In 1992 Ivan returns to the homeland engaged to an American and ready to do work for his college dissertation on Russian fairytales. Just before his return to the U.S., Ivan visits his Ukrainian uncle. He decideds while he is there, he will put a rest to what he thought he saw years ago. Ivan finds the clearing, the princess and the bear that guards her. He is able to overcome the bear and kiss the girl.
Most of this story takes place after Sleeping Beauty (Katerina) wakes up. The now betrothed couple return to 9th century Russia where Katerina's village is in danger from the witch that enchanted her. Card is able to balance the viewpoint of multiple characters in various countries and times with incredible depth.
I so enjoyed the retelling........or rather what happened 'ever after'. I liked the historical aspect and the fact that Katerina and Ivan return to modern day American and we see how the differing cultures and times come together. The magic and fantasy are just enough that even if you aren't normally a Card lover you will still enjoy the novel. Coming from Slavic ancestry, this made me want to read the real Russian fairytales, which are supposed to be much more gruesome and tragic than our modern day ones.
Rating 5 Romance, magic, history and witches yum!
Rating PG 13 Some swearing, some violence, sexual language.

Saturday, November 8, 2008

Garden Spells

Garden Spells by Sarah Addison Allen
This book sounded intriguing.............many people have likened it to Practical Magic. The writing reminded me a lot of Alice Hoffman.
This book is about the Waverly sisters. Waverly family members often have magical gifts. Sydney has a way with styling hair and understanding what the styles mean.
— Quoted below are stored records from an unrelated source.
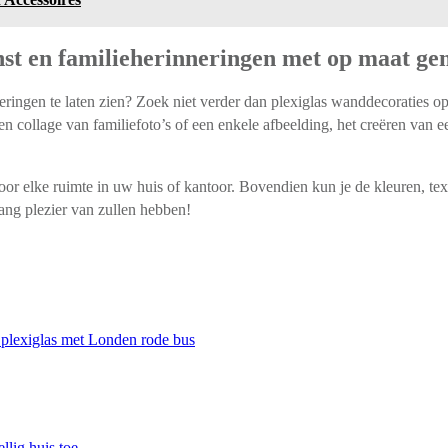
nst en familieherinneringen met op maat ge
ringen te laten zien? Zoek niet verder dan plexiglas wanddecoraties o
 collage van familiefoto’s of een enkele afbeelding, het creëren van 
r elke ruimte in uw huis of kantoor. Bovendien kun je de kleuren, tex
enlang plezier van zullen hebben!
 plexiglas met Londen rode bus
llig huis toe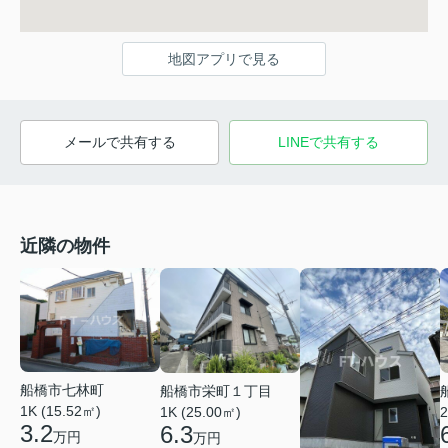
地図アプリで見る
メールで共有する
LINEで共有する
近隣の物件
船橋市七林町
船橋市栄町１丁目
1K (15.52㎡)
1K (25.00㎡)
2
3.2
6.3
万円
万円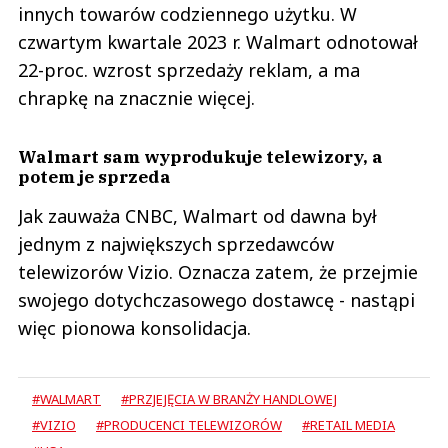
innych towarów codziennego użytku. W
czwartym kwartale 2023 r. Walmart odnotował
22-proc. wzrost sprzedaży reklam, a ma
chrapkę na znacznie więcej.
Walmart sam wyprodukuje telewizory, a
potem je sprzeda
Jak zauważa CNBC, Walmart od dawna był
jednym z największych sprzedawców
telewizorów Vizio. Oznacza zatem, że przejmie
swojego dotychczasowego dostawcę - nastąpi
więc pionowa konsolidacja.
#WALMART
#PRZJEJĘCIA W BRANŻY HANDLOWEJ
#VIZIO
#PRODUCENCI TELEWIZORÓW
#RETAIL MEDIA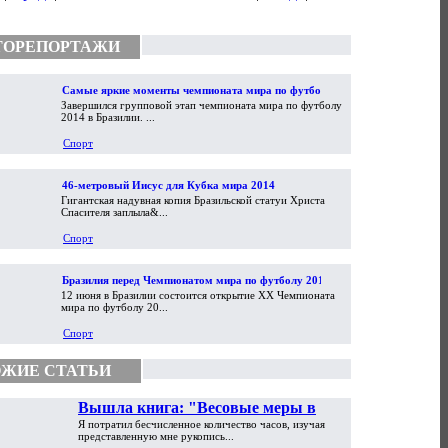
ТОРЕПОРТАЖИ
Самые яркие моменты чемпионата мира по футболу
Завершился групповой этап чемпионата мира по футболу
2014
2014 в Бразилии. ...
Спорт
46-метровый Иисус для Кубка мира 2014
Гигантская надувная копия Бразильской статуи Христа
Спасителя заплыла&...
Спорт
Бразилия перед Чемпионатом мира по футболу 2014
12 июня в Бразилии состоится открытие XX Чемпионата
мира по футболу 20...
Спорт
ЖИЕ СТАТЬИ
Вышла книга: "Весовые меры в
Я потратил бесчисленное количество часов, изучая
торговой практике Античности и
представленную мне рукопись...
Средневековья"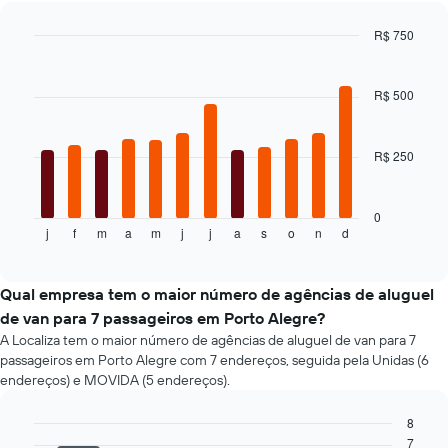
antes
das
da
R$ 750
últimas
reserva
72
Bar
Chart
O
graphic.
chart
horas
gráfico
with
O
R$ 500
tem
12
gráfico
1
bars.
tem
eixo
1
R$ 250
Y
O
eixo
exibindo
gráfico
X
o
a
exibindo
preço
seguir
0
as
j
f
m
a
m
j
j
a
s
o
n
d
médio
exibe
End
4
of
de
o
interactive
empresas
um
preço
chart
de
aluguel
médio
Qual empresa tem o maior número de agências de aluguel
aluguel
de
de
de van para 7 passageiros em Porto Alegre?
de
carro
um
carro
A Localiza tem o maior número de agências de aluguel de van para 7
aluguel
mais
passageiros em Porto Alegre com 7 endereços, seguida pela Unidas (6
de
baratas
endereços) e MOVIDA (5 endereços).
carro
O
a
gráfico
8
cada
tem
7
mês
Bar
Chart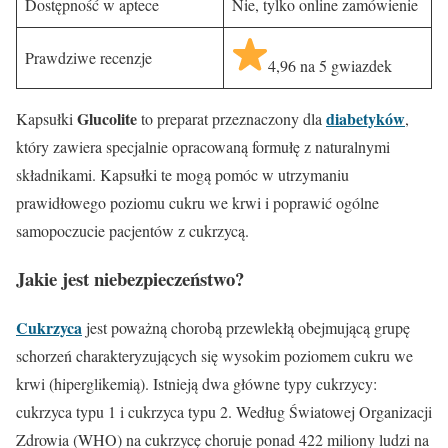
Dostępność w aptece
Nie, tylko online zamówienie
Prawdziwe recenzje
4,96 na 5 gwiazdek
Glucolite
diabetyków
Kapsułki
to preparat przeznaczony dla
,
który zawiera specjalnie opracowaną formułę z naturalnymi
składnikami. Kapsułki te mogą pomóc w utrzymaniu
prawidłowego poziomu cukru we krwi i poprawić ogólne
samopoczucie pacjentów z cukrzycą.
Jakie jest niebezpieczeństwo?
Cukrzyca
jest poważną chorobą przewlekłą obejmującą grupę
schorzeń charakteryzujących się wysokim poziomem cukru we
krwi (hiperglikemią). Istnieją dwa główne typy cukrzycy:
cukrzyca typu 1 i cukrzyca typu 2. Według Światowej Organizacji
Zdrowia (WHO) na cukrzycę choruje ponad 422 miliony ludzi na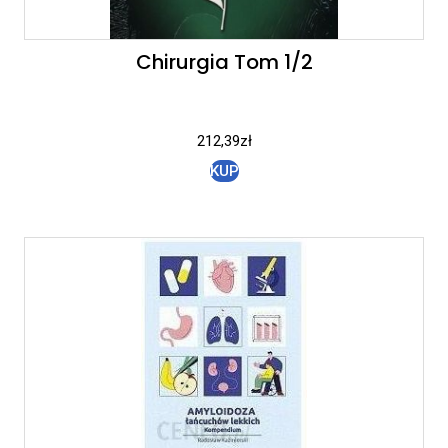
Chirurgia Tom 1/2
212,39
zł
KUP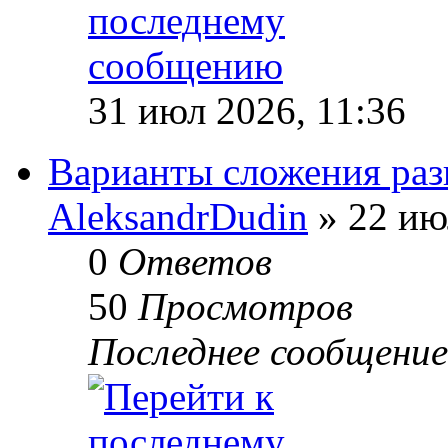
31 июл 2026, 11:36
Варианты сложения раз
AleksandrDudin
» 22 ию
0
Ответов
50
Просмотров
Последнее сообщени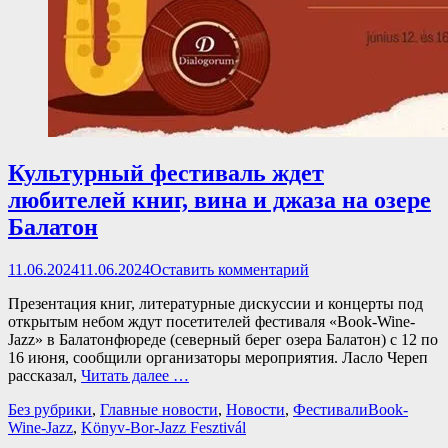
Культурный фестиваль ждет
любителей книг, вина и джаза на озере
Балатон
Опубликовано
11.06.2024
11.06.2024
Оставить комментарий
Презентация книг, литературные дискуссии и концерты под
открытым небом ждут посетителей фестиваля «Book-Wine-
Jazz» в Балатонфюреде (северный берег озера Балатон) с 12 по
16 июня, сообщили организаторы мероприятия. Ласло Череп
рассказал,
Читать далее …
Категории
Теги
Без рубрики
,
Главные новости
,
Новости
,
Фестивали
Book-
Wine-Jazz
,
Könyv-Bor-Jazz Fesztivál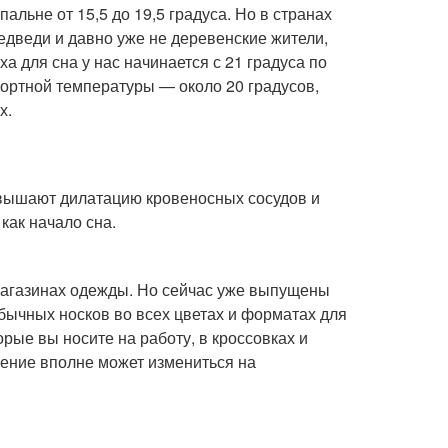
льне от 15,5 до 19,5 градуса. Но в странах
дведи и давно уже не деревенские жители,
а для сна у нас начинается с 21 градуса по
ортной температуры — около 20 градусов,
х.
повышают дилатацию кровеносных сосудов и
как начало сна.
в магазинах одежды. Но сейчас уже выпущены
бычных носков во всех цветах и форматах для
орые вы носите на работу, в кроссовках и
нение вполне может измениться на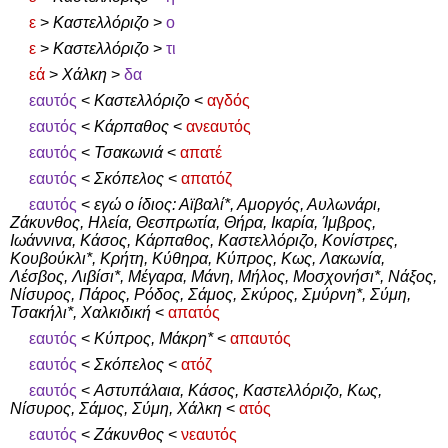
ε
>
Καστελλόριζο
>
ο
ε
>
Καστελλόριζο
>
τι
εά
>
Χάλκη
>
δα
εαυτός
<
Καστελλόριζο
<
αγδός
εαυτός
<
Κάρπαθος
<
ανεαυτός
εαυτός
<
Τσακωνιά
<
απατέ
εαυτός
<
Σκόπελος
<
απατόζ
εαυτός
<
εγώ ο ίδιος: Αϊβαλί*, Αμοργός, Αυλωνάρι,
Ζάκυνθος, Ηλεία, Θεσπρωτία, Θήρα, Ικαρία, Ίμβρος,
Ιωάννινα, Κάσος, Κάρπαθος, Καστελλόριζο, Κονίστρες,
Κουβούκλι*, Κρήτη, Κύθηρα, Κύπρος, Κως, Λακωνία,
Λέσβος, Λιβίσι*, Μέγαρα, Μάνη, Μήλος, Μοσχονήσι*, Νάξος,
Νίσυρος, Πάρος, Ρόδος, Σάμος, Σκύρος, Σμύρνη*, Σύμη,
Τσακήλι*, Χαλκιδική
<
απατός
εαυτός
<
Κύπρος, Μάκρη*
<
απαυτός
εαυτός
<
Σκόπελος
<
ατόζ
εαυτός
<
Αστυπάλαια, Κάσος, Καστελλόριζο, Κως,
Νίσυρος, Σάμος, Σύμη, Χάλκη
<
ατός
εαυτός
<
Ζάκυνθος
<
νεαυτός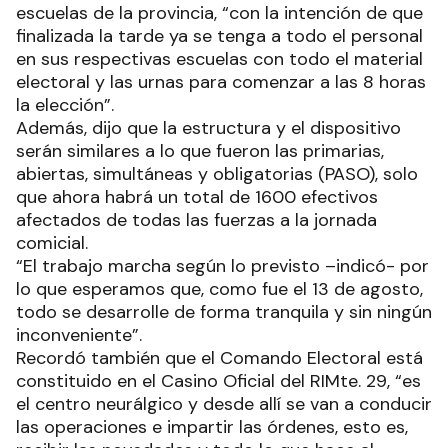
escuelas de la provincia, “con la intención de que
finalizada la tarde ya se tenga a todo el personal
en sus respectivas escuelas con todo el material
electoral y las urnas para comenzar a las 8 horas
la elección”.
Además, dijo que la estructura y el dispositivo
serán similares a lo que fueron las primarias,
abiertas, simultáneas y obligatorias (PASO), solo
que ahora habrá un total de 1600 efectivos
afectados de todas las fuerzas a la jornada
comicial.
“El trabajo marcha según lo previsto –indicó- por
lo que esperamos que, como fue el 13 de agosto,
todo se desarrolle de forma tranquila y sin ningún
inconveniente”.
Recordó también que el Comando Electoral está
constituido en el Casino Oficial del RIMte. 29, “es
el centro neurálgico y desde allí se van a conducir
las operaciones e impartir las órdenes, esto es,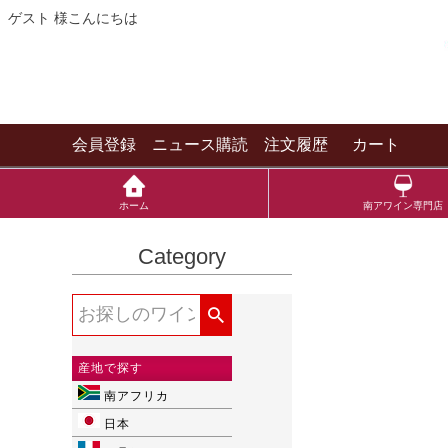
ゲスト 様こんにちは
会員登録
ニュース購読
注文履歴
カート
ホーム
南アワイン専門店
Category
産地で探す
南アフリカ
日本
Claire uses food to evoke feelings. Their Aunt knows items that people will need in the future, but not what they will need them for. Bay, Sydney's little girl has the gift of knowing where things or people belong. The Waverlys' also have an enchanted apple tree. Eating an apple from the tree will show you the most important event of your life.
Each sister is hiding from something in their life and trying to build a life where they are comfortable with themselves and their past. The characters were truly enjoyable and the touch of magic added depth.
Rating 4 Quick, happy read with some romance.